* _Your goal_: Quote each of the lines below verbatim, omitting the pictures from your reply.

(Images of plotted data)
- - - - - - -

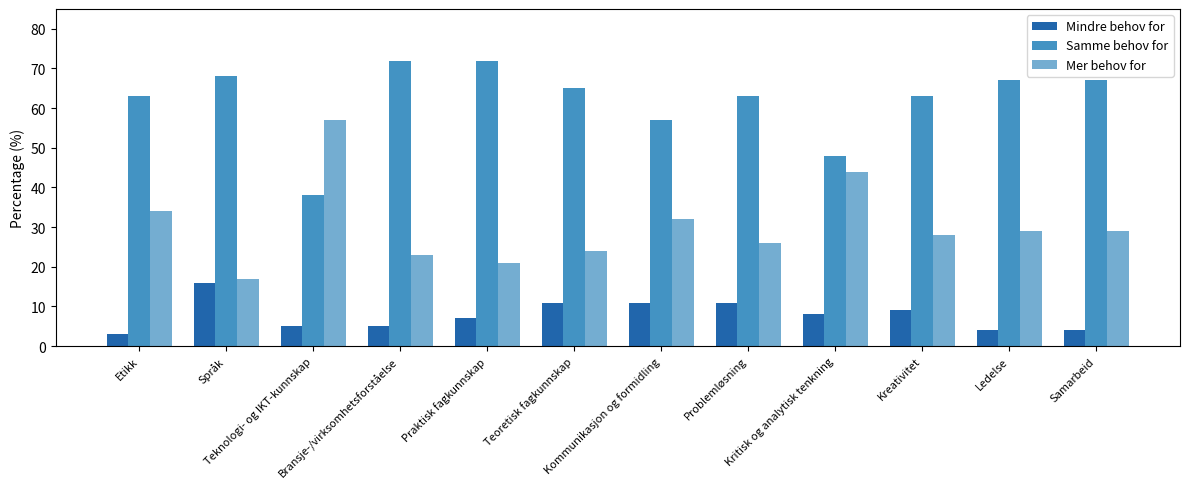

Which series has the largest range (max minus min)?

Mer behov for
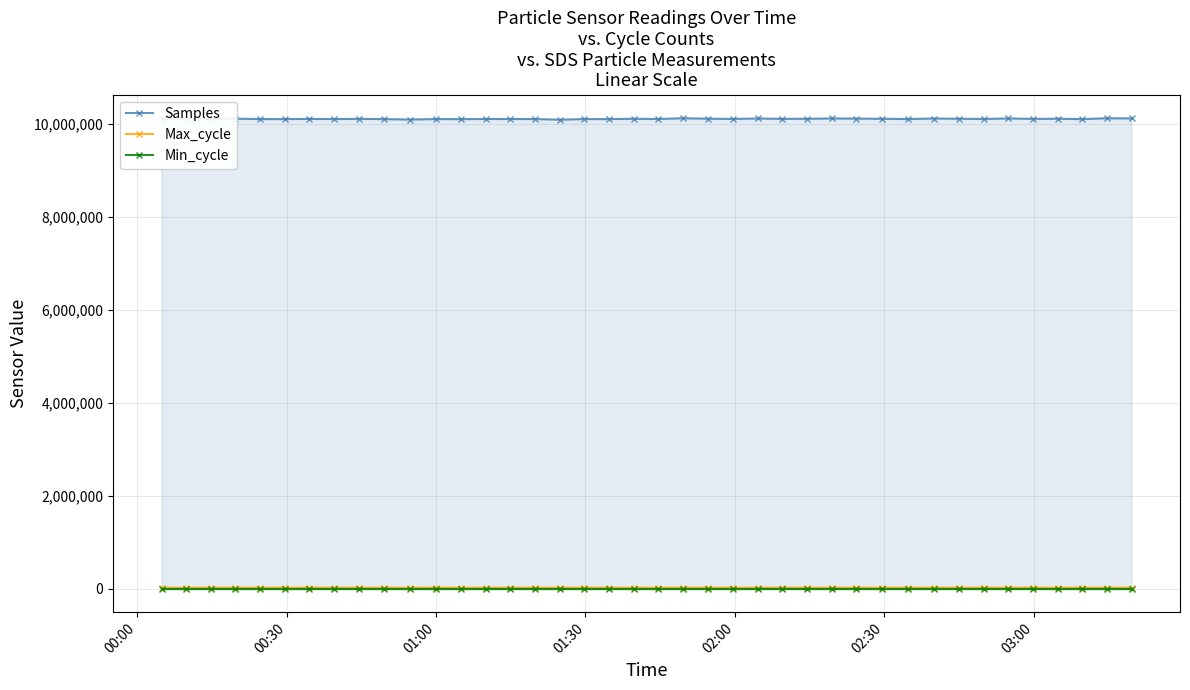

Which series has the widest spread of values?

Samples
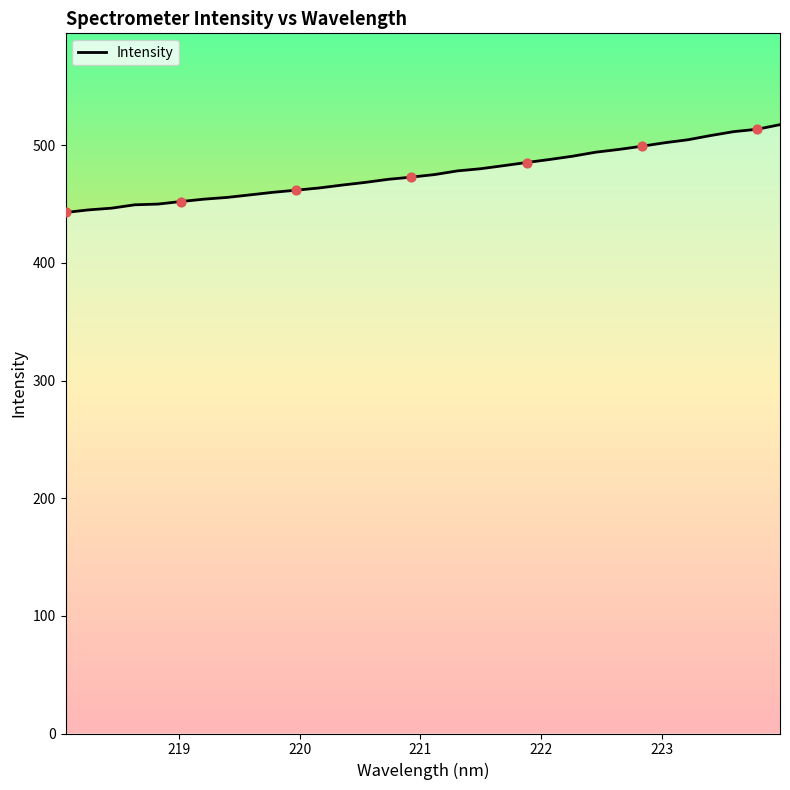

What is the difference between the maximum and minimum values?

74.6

- - - - - - -

* _Solution for this exercise_:
Which series has the largest range (max minus min)?

Mer behov for

Which series has the widest spread of values?

Samples

What is the difference between the maximum and minimum values?

74.6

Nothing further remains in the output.